Again, give yourself some time. You'll be fine.
 
You have 2 sentences about women.

And paragraphs and paragraphs about men. You may be bi, but you certainly lean towards men. I'd call you gay. So what?

It doesn't matter what you want to be. A black man can want to be white, but he'll never be (Michael Jackson notwithstanding). A gay man can want to be straight, but he never will be.

A black man who accepts himself for what he is and is proud of that, despite what the white majority may think, is a healthier, happier person. Likewise, a gay man who accepts and is proud of his gayness is an emotional healthier and happier person.

Be who you are. Don't hide from it.

It will never go away.

No matter how much you pretend.

Been there. Done that. It ain't pretty.
 
After all these posts, dear friend, I hope you are realizing that whichever way you turn you are going to be going against some other person's notion of what is proper.

Get over it, we all have to live the life with what we have been given. Your sexuality will remain complex for you until you develop some genuine relationship in which that all can be clarified. But, you are not on a shopping tour, you need interaction with a real person or persons.

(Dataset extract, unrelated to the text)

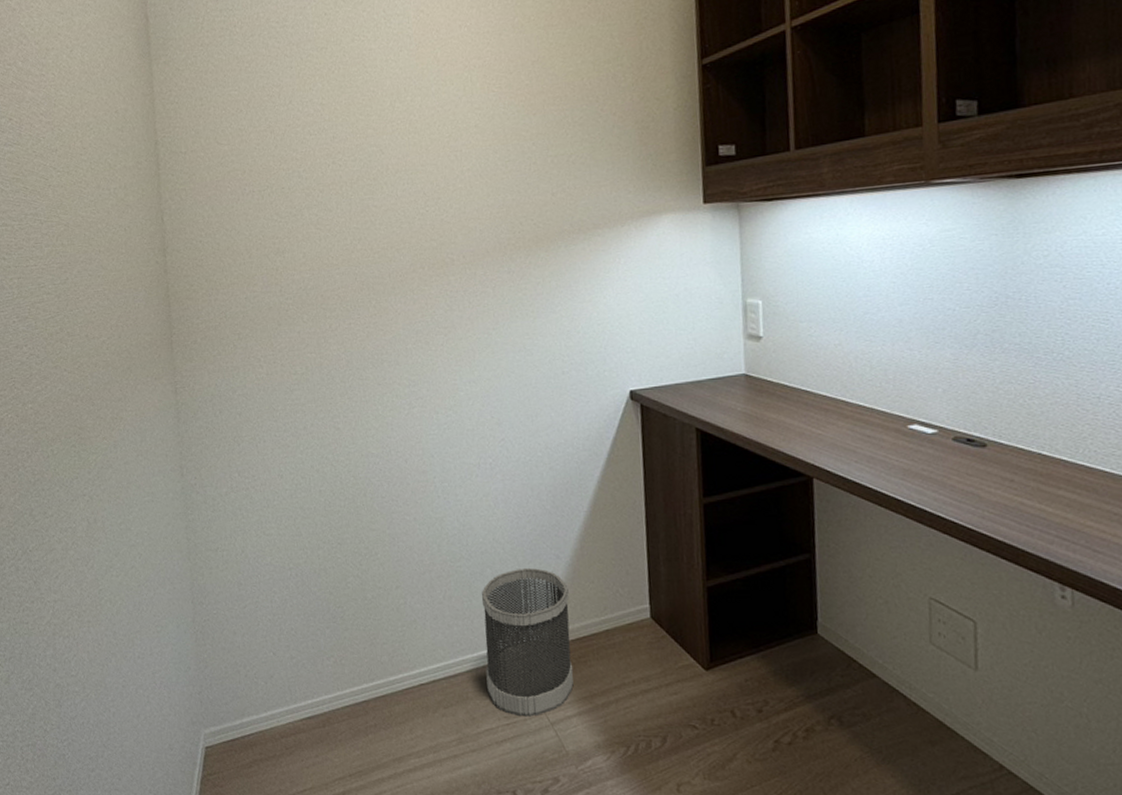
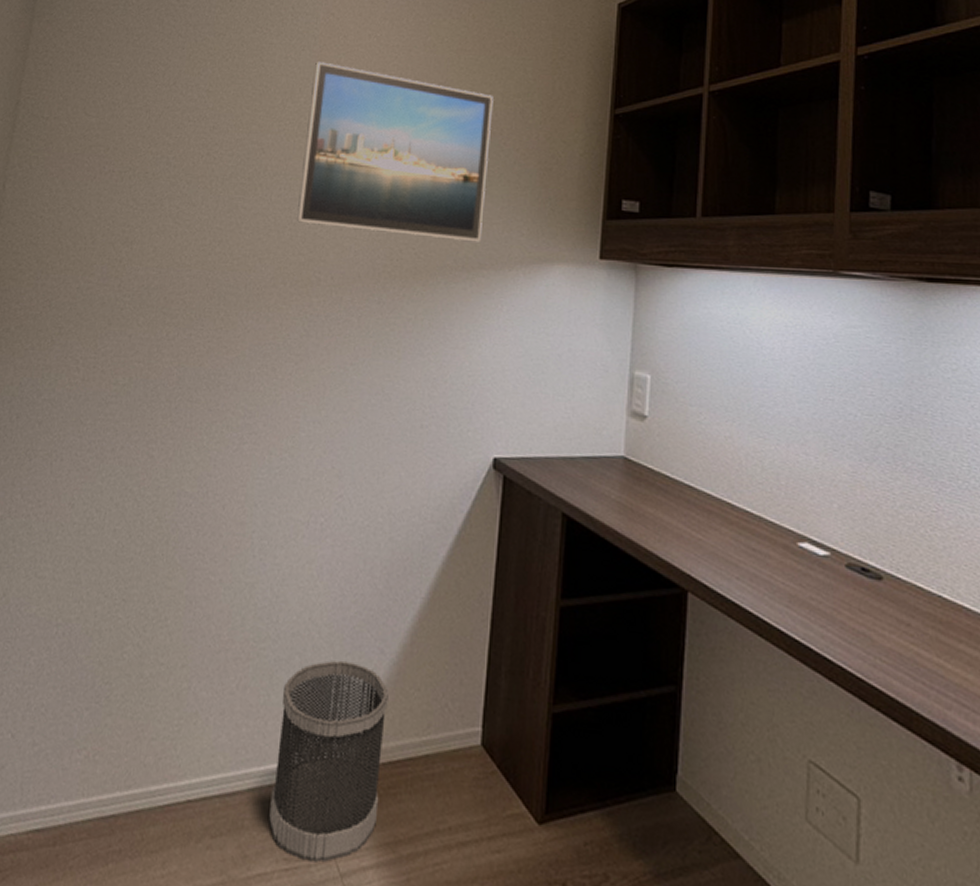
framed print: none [414,59,592,212] -> present [297,62,493,242]

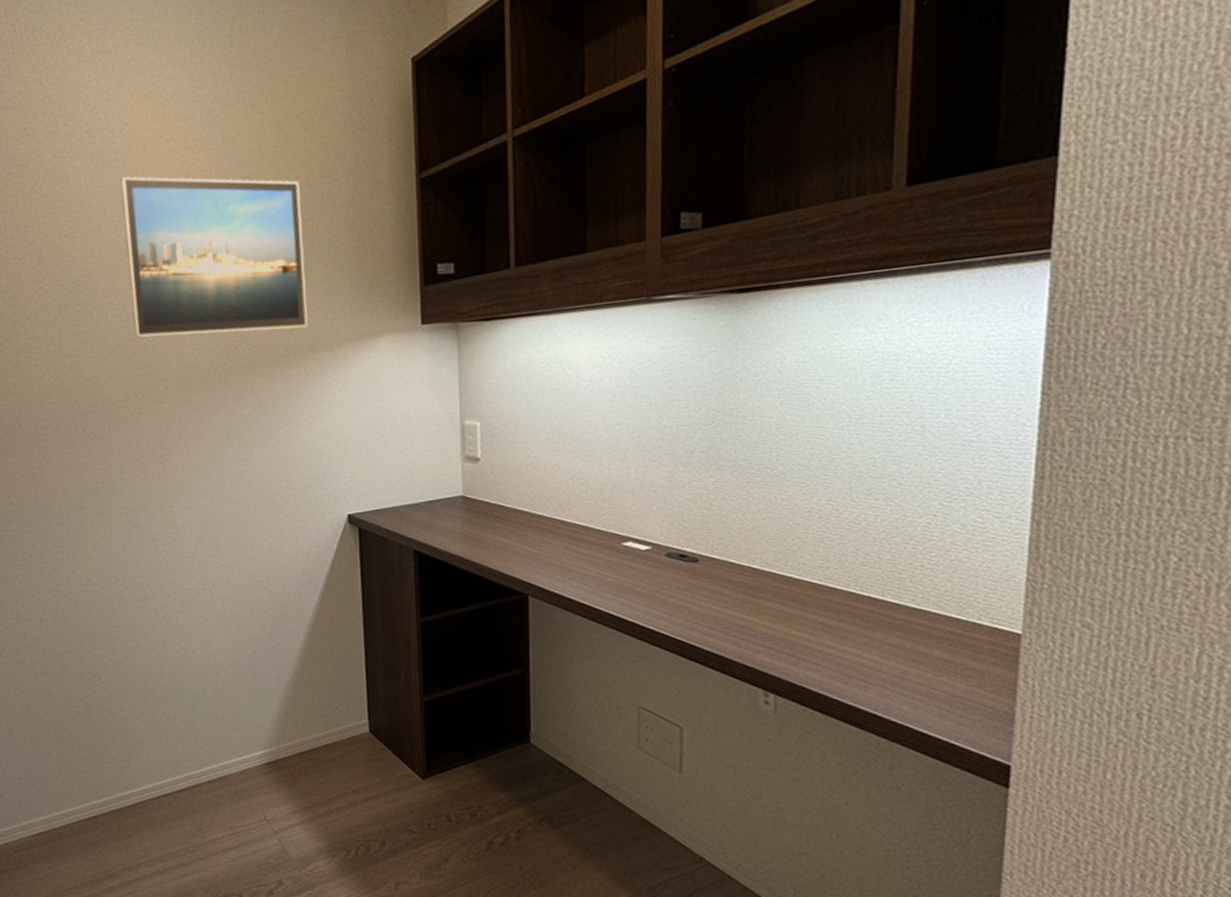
wastebasket: present [269,660,389,863] -> none [204,688,296,827]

Forget about the momentary thrills that sex provides; you can get that kind of satifaction and release in the privacy of your bedroom (or bathroom) where you can beat off to the fantasy which grips you at the moment. And, don't ignore what is happening in your mind and body when you are pleasing yourself with you own hand; it may very well tell you what leads to follow and what leads to ignore in your interaction with other persons.

Love is not a thing to be despised whether that love be between a man and a woman or between two men. Much of the garbage which has been fed the young over countless generations can be disposed of when one is in a loving relationship. We learn best by doing.

Are you still afraid of what others threaten you with? If you listen to them too much you will be hung up in matters relating to your very own sexuality forever. I am by no means a hedonist in matters as important to me as my sex life; I have known real love on both sides of my sexuality. No one will ever convince me that the love I shared with men or with women outside of marriage was in some way not love. In my humble opinion, and based on my own experiences, I think you would be well-advised to avoid casual sex, avoid the very notion of indiscriminate experimentation, and don't ever cheat on a partner when you are in a loving relationship.

Take charge of your life. Life does serve up some nice and unexpected surprises along the way so be prepared to grab hold. There is no way you can avoid sin; none of us is that pure. So, rather than let life pass you by, SIN BRAVELY!!! And, you could do something good for those who delight in warning you against what your very being tells you is right for you and your partner; let's face it, you are horny and you admit it. Tell those dear folks that your are going to do what your best judgment tells you is right knowing that where you may fall short and sin you will rest in knowing that there is what they and you must depend on in the end. the forgiveness of sins.